Hold the fries: Fast food increases type 2 diabetes risk
Think twice before you hit the fast-food drive thru.
Western-style fast food increases the risk of developing type 2 diabetes, according to a study published in the journal Circulation.
The study also found that the likelihood of death by coronary heart disease increases with intake of Western fast food items like hamburgers, French fries, pizza, fried chicken and hot dogs.
Researchers analyzed data from the Singapore Chinese Health Study from 1993 to 1998. Of the 43,000 participants age 45 to 74 years included in the type 2 diabetes study, more than 2,200 developed type 2 diabetes during the follow-up period.
Chinese Singaporeans who ate Western fast food items two or more times a week had a 27 percent increased chance of developing type 2 diabetes than those who ate little or no Western-style fast food.
Those who ate fast food two or more times a week had a 56 percent increased risk of dying from coronary heart disease compared to those who ate little or no fast food. More than 52,000 people were included in the heart disease/mortality study.
The group of participants who ate fast food four or more times a week had a nearly 80 percent greater risk of dying from coronary heart disease.
Fast food's super-sized problems
According to researchers, the typical fast food diet features meat and processed meat and highly refined carbohydrates. It's typically high in sodium and cholesterol and has a poor dietary fatty acid profile.
Another hallmark of Western-style fast food is its high caloric load exacerbated by large portion sizes.
Excess intake of fat and calories causes a rise in blood glucose. The body has to release more insulin to help use or store that blood glucose. In type 2 diabetes, the body does not respond well to the insulin produced, leading to serious problems.
Poor nutritional profile
The study found that participants who ate fast food more frequently ate less vegetables (excluding white potatoes), dairy products, and dietary fiber.
The decreased dietary fiber intake may be a contributing factor to cardio-metabolic risk, according to the authors of the study.
In addition, researchers found that the glycemic properties of fried potatoes and processed grains frequently found in Western-style fast food may also increase diabetes and heart disease risk.
Glycemic index and blood glucose
The glycemic index measures how a carbohydrate-containing food raises blood glucose. A food with a high glycemic index raises blood sugar more than a food with a low glycemic index.

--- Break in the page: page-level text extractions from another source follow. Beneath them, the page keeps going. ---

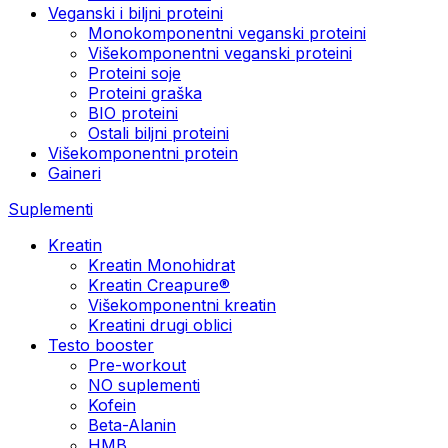
Veganski i biljni proteini
Monokomponentni veganski proteini
Višekomponentni veganski proteini
Proteini soje
Proteini graška
BIO proteini
Ostali biljni proteini
Višekomponentni protein
Gaineri
Suplementi
Kreatin
Kreatin Monohidrat
Kreatin Creapure®
Višekomponentni kreatin
Kreatini drugi oblici
Testo booster
Pre-workout
NO suplementi
Kofein
Beta-Alanin
HMB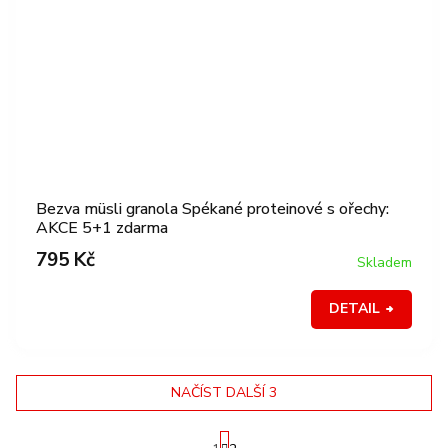
Bezva müsli granola Spékané proteinové s ořechy:
AKCE 5+1 zdarma
795 Kč
Skladem
DETAIL
NAČÍST DALŠÍ 3
S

According to the American Diabetes Association, carbohydrate-containing foods with a low glycemic index include dried beans and legumes, non-starchy vegetables and some starchy vegetables, most fruit, and many whole grain breads and cereals.
Meats and fats don't have a glycemic index because they do not contain carbohydrates.
Fat and fiber tend to lower the glycemic index of a food, according to the American Diabetes Association. Generally speaking, the more cooked or processed a food, the higher the glycemic index.